WHAT THE TASK ASKS: Find and copy each line of the records where the string "about" shows up.

═════ GIVEN RECORDS

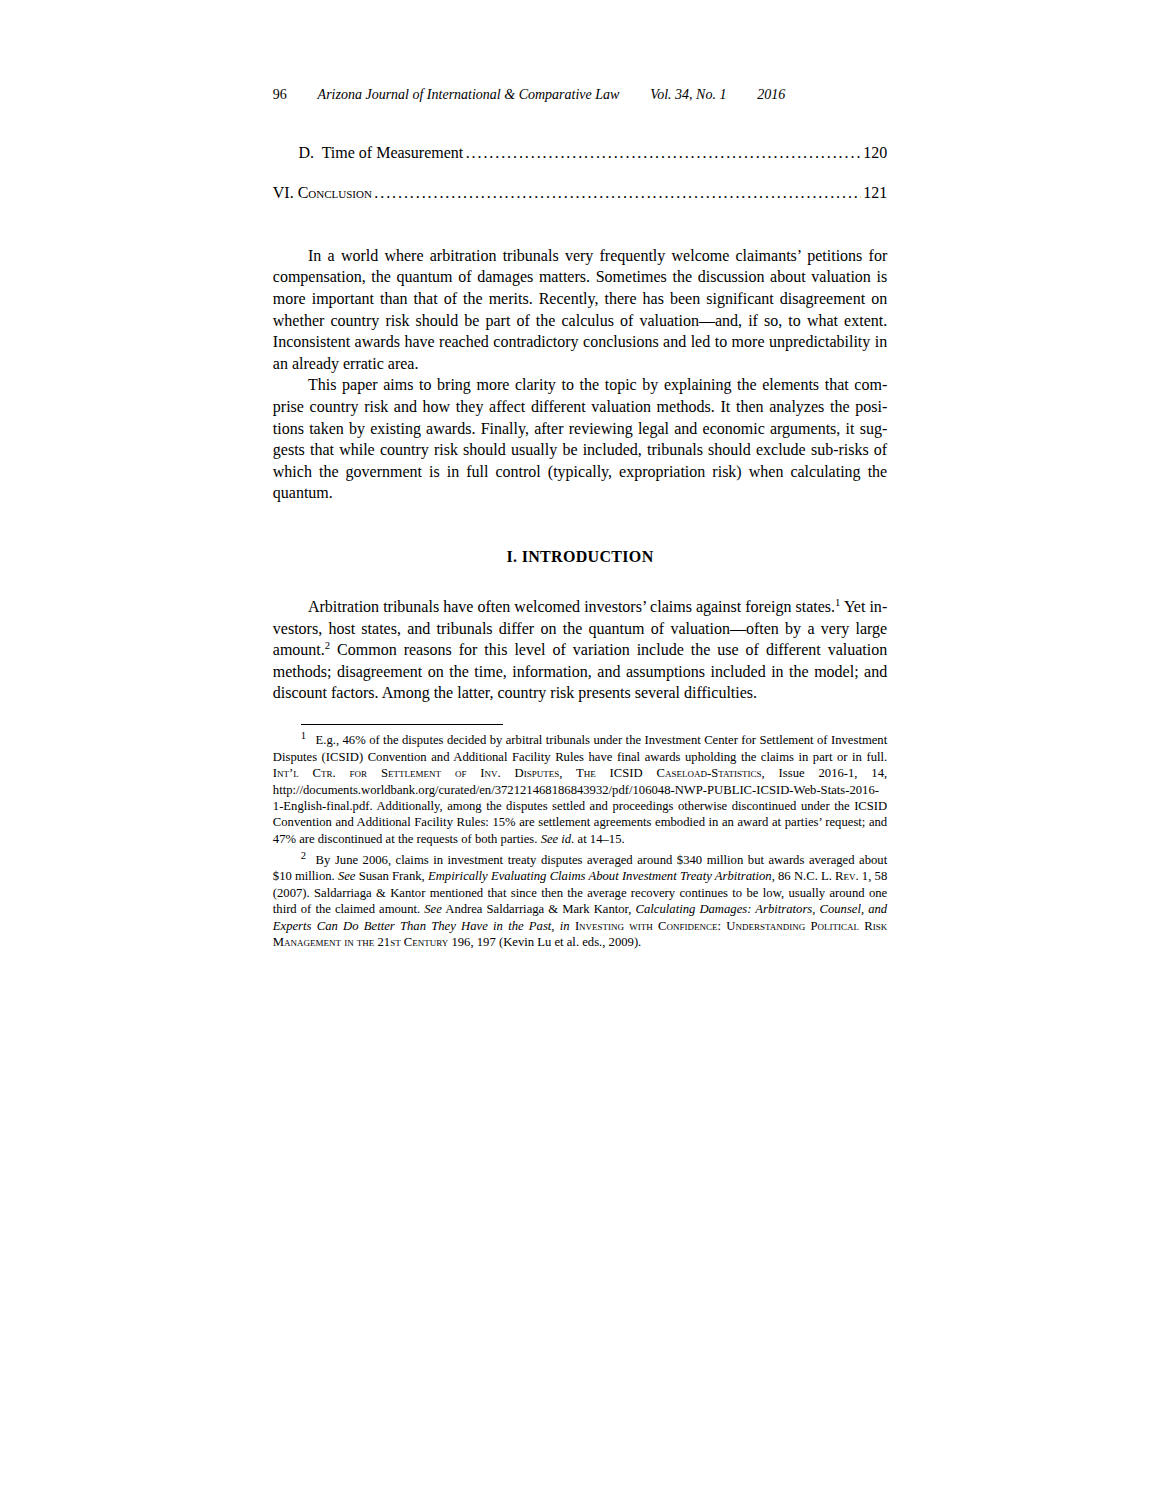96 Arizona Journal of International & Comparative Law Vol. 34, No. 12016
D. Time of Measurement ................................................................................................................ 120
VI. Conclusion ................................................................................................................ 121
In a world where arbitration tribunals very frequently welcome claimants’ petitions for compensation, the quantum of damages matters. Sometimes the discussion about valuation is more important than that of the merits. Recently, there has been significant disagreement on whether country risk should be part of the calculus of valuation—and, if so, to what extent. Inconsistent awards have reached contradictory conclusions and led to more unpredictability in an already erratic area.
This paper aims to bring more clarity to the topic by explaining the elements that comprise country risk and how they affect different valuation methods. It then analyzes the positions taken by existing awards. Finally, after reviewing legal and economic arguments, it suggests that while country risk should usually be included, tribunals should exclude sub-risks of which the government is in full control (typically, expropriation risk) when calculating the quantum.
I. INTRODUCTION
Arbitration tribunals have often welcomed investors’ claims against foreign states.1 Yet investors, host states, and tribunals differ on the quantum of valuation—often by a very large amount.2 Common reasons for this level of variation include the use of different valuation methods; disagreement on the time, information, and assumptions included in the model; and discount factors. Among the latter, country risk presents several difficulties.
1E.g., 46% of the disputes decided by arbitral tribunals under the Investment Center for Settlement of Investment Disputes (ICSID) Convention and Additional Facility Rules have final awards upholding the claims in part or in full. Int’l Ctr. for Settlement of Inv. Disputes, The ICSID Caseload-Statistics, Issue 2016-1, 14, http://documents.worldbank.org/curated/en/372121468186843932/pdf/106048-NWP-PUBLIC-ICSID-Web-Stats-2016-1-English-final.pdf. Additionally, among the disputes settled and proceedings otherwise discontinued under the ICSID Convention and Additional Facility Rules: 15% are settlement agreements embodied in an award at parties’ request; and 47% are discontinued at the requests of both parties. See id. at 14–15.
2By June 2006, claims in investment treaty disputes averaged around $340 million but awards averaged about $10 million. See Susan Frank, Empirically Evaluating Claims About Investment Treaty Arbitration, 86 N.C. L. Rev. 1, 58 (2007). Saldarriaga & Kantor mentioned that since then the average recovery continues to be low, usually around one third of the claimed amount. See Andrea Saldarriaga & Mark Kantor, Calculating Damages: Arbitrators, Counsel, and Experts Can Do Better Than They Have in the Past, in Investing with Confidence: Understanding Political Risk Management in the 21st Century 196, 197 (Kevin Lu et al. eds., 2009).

══════════
═════ GIVEN RECORDS

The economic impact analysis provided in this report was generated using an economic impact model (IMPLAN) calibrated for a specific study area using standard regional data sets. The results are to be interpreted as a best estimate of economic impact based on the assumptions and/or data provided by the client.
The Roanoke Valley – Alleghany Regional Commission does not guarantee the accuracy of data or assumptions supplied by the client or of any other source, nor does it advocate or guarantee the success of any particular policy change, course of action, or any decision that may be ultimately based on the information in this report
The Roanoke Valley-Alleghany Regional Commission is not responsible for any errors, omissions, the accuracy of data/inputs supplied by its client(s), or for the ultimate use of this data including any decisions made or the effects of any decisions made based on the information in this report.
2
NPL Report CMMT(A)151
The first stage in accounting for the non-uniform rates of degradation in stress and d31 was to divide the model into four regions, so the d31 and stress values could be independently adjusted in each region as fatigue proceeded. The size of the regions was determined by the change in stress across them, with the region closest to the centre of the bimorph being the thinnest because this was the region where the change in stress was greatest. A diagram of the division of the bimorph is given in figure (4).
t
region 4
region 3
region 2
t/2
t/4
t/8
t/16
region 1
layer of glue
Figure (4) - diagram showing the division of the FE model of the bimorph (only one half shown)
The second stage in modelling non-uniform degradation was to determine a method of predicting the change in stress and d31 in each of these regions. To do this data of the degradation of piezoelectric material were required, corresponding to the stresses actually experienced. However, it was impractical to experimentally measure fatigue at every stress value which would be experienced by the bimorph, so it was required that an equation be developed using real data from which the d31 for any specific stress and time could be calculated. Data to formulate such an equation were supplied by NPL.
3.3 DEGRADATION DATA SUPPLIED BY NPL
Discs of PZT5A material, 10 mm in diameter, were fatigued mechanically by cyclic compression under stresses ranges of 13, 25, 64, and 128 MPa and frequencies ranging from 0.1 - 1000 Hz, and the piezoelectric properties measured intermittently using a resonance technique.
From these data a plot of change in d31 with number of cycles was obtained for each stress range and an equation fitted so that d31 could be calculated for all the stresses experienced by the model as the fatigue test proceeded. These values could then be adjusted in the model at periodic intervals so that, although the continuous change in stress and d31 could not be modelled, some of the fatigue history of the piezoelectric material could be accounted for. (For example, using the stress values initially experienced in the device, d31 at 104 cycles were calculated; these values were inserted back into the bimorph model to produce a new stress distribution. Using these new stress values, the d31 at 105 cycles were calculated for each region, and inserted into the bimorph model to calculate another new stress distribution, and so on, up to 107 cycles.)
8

══════════
═════ GIVEN RECORDS

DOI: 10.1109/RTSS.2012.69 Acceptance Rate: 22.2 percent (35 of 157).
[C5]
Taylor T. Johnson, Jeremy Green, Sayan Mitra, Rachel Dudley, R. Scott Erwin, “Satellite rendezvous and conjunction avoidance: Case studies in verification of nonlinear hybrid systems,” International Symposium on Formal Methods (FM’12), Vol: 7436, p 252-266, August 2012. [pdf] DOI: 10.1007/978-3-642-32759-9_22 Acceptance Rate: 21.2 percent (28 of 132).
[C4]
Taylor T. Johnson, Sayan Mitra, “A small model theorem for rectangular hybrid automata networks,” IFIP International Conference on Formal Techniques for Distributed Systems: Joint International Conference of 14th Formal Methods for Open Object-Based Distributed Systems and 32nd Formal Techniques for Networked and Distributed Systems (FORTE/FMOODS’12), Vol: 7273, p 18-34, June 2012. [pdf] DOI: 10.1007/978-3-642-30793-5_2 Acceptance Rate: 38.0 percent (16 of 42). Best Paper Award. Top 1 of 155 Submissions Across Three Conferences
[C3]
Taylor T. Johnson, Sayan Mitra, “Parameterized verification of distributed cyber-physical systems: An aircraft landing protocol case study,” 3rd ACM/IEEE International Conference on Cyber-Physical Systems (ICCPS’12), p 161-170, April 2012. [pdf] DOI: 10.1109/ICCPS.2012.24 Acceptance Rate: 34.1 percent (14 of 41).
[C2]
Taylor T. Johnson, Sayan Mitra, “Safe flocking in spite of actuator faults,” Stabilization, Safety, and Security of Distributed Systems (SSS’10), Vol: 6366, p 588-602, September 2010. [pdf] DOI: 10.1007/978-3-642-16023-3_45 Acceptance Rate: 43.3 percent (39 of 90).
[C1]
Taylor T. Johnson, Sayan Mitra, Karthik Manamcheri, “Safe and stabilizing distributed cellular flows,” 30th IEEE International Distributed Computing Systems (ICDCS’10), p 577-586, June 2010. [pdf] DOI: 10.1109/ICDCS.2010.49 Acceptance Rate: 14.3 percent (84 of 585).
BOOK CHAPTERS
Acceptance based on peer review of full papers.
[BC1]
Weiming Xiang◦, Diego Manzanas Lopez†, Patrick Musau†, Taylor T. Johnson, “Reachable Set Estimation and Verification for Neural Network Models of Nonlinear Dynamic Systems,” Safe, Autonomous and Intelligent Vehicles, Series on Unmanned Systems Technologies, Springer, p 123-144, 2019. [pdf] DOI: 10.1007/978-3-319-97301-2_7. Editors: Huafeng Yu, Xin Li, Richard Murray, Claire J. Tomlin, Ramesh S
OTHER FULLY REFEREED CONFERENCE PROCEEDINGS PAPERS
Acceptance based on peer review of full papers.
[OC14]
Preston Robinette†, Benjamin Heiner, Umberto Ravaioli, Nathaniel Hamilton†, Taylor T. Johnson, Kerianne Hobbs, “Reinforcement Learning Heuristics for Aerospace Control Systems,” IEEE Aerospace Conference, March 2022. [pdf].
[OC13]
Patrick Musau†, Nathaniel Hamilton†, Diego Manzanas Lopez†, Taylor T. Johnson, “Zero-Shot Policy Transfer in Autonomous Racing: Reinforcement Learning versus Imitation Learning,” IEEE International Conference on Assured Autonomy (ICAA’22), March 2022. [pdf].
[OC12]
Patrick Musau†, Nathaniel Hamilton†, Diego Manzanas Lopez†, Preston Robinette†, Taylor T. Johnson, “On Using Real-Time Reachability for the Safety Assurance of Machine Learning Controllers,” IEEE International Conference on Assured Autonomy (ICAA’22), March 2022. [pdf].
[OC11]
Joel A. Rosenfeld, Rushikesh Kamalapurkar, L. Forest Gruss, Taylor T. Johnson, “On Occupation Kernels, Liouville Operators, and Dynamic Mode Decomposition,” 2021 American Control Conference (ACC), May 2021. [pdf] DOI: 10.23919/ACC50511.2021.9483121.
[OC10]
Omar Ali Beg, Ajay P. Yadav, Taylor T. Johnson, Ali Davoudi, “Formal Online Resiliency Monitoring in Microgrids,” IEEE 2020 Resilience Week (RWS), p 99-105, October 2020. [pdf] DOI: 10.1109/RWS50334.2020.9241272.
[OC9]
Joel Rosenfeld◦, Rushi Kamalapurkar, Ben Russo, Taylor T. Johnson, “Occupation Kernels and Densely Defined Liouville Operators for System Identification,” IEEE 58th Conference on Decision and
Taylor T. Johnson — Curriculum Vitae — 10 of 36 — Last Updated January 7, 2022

══════════

YOUR SOLUTION:
In a world where arbitration tribunals very frequently welcome claimants’ petitions for compensation, the quantum of damages matters. Sometimes the discussion about valuation is more important than that of the merits. Recently, there has been significant disagreement on whether country risk should be part of the calculus of valuation—and, if so, to what extent. Inconsistent awards have reached contradictory conclusions and led to more unpredictability in an already erratic area.
2By June 2006, claims in investment treaty disputes averaged around $340 million but awards averaged about $10 million. See Susan Frank, Empirically Evaluating Claims About Investment Treaty Arbitration, 86 N.C. L. Rev. 1, 58 (2007). Saldarriaga & Kantor mentioned that since then the average recovery continues to be low, usually around one third of the claimed amount. See Andrea Saldarriaga & Mark Kantor, Calculating Damages: Arbitrators, Counsel, and Experts Can Do Better Than They Have in the Past, in Investing with Confidence: Understanding Political Risk Management in the 21st Century 196, 197 (Kevin Lu et al. eds., 2009).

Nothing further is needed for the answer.